The concept of solid and void in the described city attempts to portray consciousness as the creator of space, in which one’s perception gives form to a moment and thus forms “solids”, whereas “voids” are the untouchable and unseen.
Space is formed by senses and perception, and the space that is formed through this manner is unrestricted by corners, edges or time. There are no physical boundaries to the city formed by senses, and to each the perceived is their own.
I am a traveller finding myself in a city brand new to me. To me, for a very brief glimpse, at a very certain moment, something happens, and sets the city alive.

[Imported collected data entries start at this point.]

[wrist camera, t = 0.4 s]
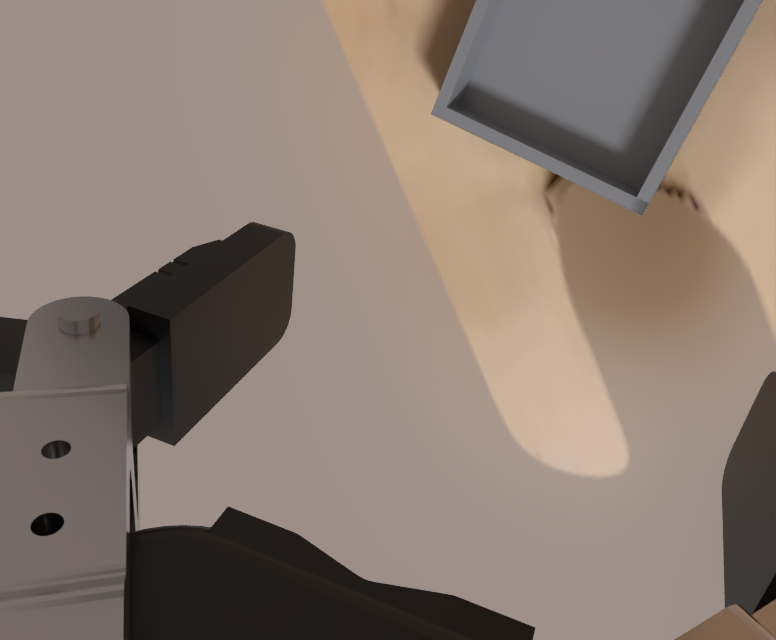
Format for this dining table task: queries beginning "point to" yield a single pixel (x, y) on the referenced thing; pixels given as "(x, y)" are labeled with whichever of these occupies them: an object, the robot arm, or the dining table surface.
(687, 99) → the tray
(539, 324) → the dining table surface
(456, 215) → the dining table surface
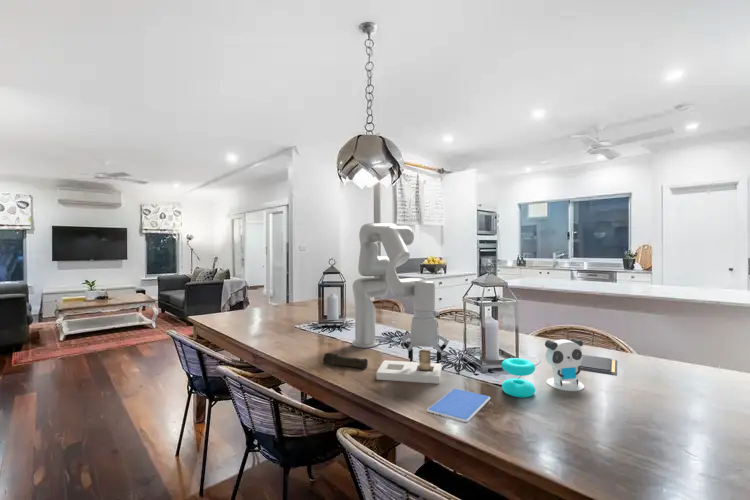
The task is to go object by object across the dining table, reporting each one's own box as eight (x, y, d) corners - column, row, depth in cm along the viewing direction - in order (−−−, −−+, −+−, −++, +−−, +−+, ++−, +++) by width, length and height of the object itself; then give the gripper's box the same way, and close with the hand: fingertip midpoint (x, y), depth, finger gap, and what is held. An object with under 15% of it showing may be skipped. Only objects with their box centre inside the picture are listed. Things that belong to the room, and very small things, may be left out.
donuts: (502, 355, 128) (534, 358, 124) (502, 385, 128) (534, 388, 125) (501, 364, 119) (535, 368, 115) (501, 396, 119) (536, 400, 115)
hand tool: (368, 367, 148) (368, 355, 148) (364, 370, 145) (363, 358, 145) (327, 362, 156) (326, 350, 156) (321, 364, 153) (321, 353, 153)
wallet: (576, 352, 160) (619, 358, 152) (576, 356, 160) (619, 362, 152) (569, 365, 144) (616, 372, 135) (569, 370, 144) (616, 377, 135)
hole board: (384, 366, 149) (384, 360, 148) (441, 370, 144) (441, 363, 144) (376, 379, 135) (376, 372, 135) (439, 383, 130) (439, 376, 130)
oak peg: (419, 373, 140) (419, 349, 140) (431, 374, 140) (430, 349, 139) (418, 377, 136) (418, 352, 136) (430, 378, 136) (430, 352, 135)
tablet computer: (467, 425, 102) (467, 420, 102) (425, 413, 109) (425, 409, 109) (491, 400, 117) (491, 396, 117) (453, 391, 125) (453, 387, 125)
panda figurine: (558, 392, 121) (558, 345, 121) (537, 379, 133) (537, 336, 132) (592, 389, 123) (592, 343, 123) (569, 377, 134) (569, 335, 134)
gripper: (449, 313, 139) (449, 359, 140) (402, 311, 143) (402, 357, 144) (448, 317, 132) (448, 366, 133) (399, 315, 136) (399, 363, 136)
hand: (424, 361), depth 138 cm, fingers open, 9 cm apart
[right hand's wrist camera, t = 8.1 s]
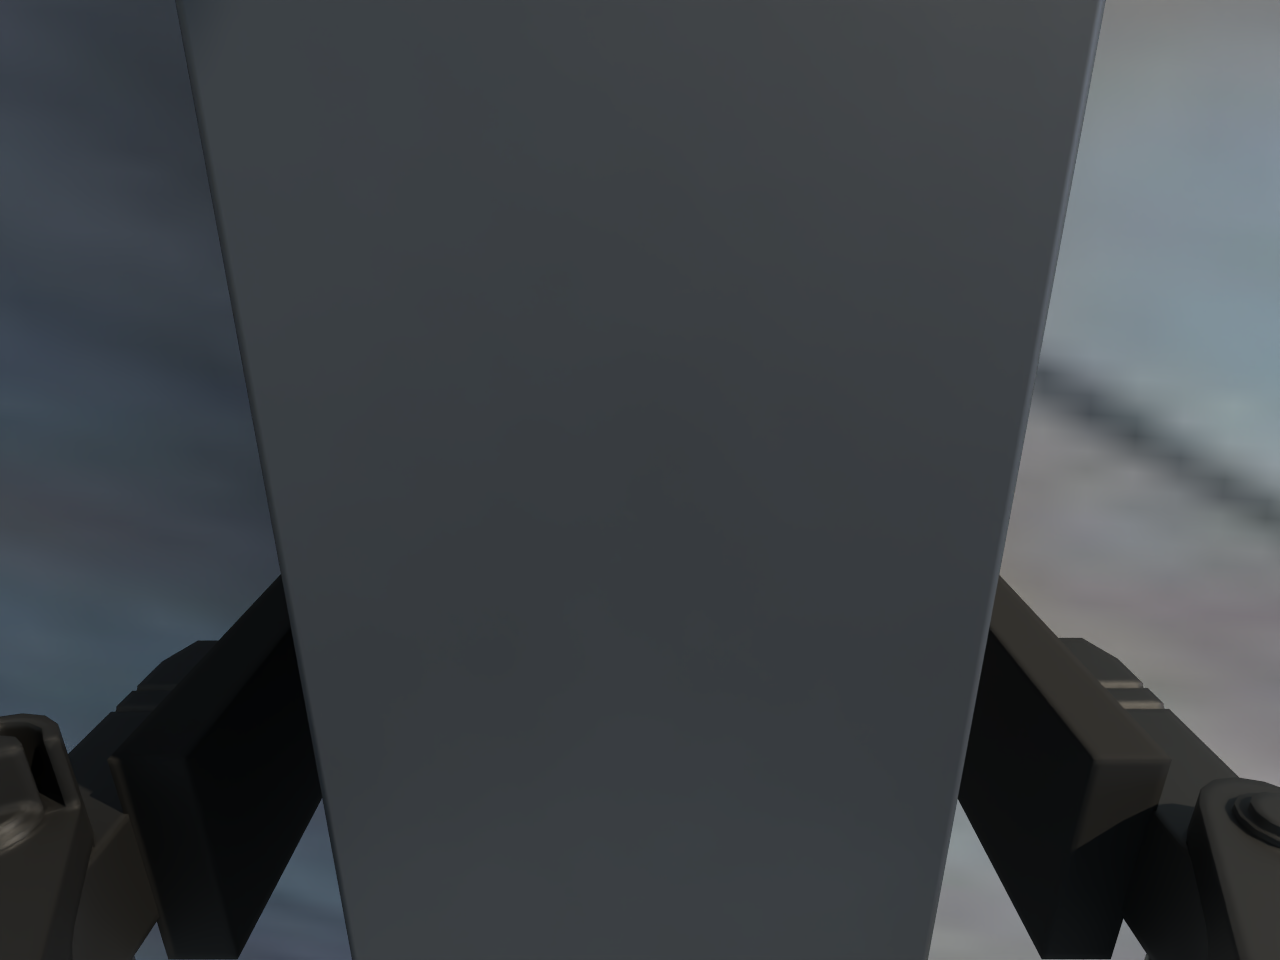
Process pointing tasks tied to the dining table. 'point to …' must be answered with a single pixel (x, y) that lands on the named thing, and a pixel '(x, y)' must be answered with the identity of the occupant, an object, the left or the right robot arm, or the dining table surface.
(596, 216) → the beam
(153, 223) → the dining table surface
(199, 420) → the dining table surface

It might be when the pigeons set flight upon the plane of George Square, when the little boy laughs, so delighted by the sight, and the people around, standing or sitting, smiles while watching on.
It might be when the smell of hot coffee and warm bread wafts through the air, when the elderly man sitting at the table beside mine flips through a page on his newspaper.
It might be when the musician plays the bagpipes on Argyle Street, when the group of laughing teenagers stop by for a listen, and the hassled mother looking after her rowdy children slows down her steps at the sound of music.
It might be the way the contour of the architecture frames the blue sky, or the way the unpredictable rain falls when I look out of Waterstones bookstore, the sunlight making it look like feathers of snow.
Or it might be, when the random stranger turns around and talks to me, and we part on High Street as the traffic light turns green.
In balance there is the voids, all that I am not aware of, all there is for me to learn, some hidden and locked away by the expanses of wasted land, some locked away in the old buildings that the people can no longer enter, some lost due to the flow of time, some far in the future waiting to be created.
There are roads yet for me to travel in Glasgow, waiting for a spark from someone or something, for its turn to exist.
And throughout history and time we continue to observe as the pulse of Glasgow grows, dies, and come to life. I imagine that it would be a beautiful sight, as if stars glimmering upon a night sky. Each of the people make up a part of the city, individual as they are, they become beacons to one another, and the flame is passed from candle to candle.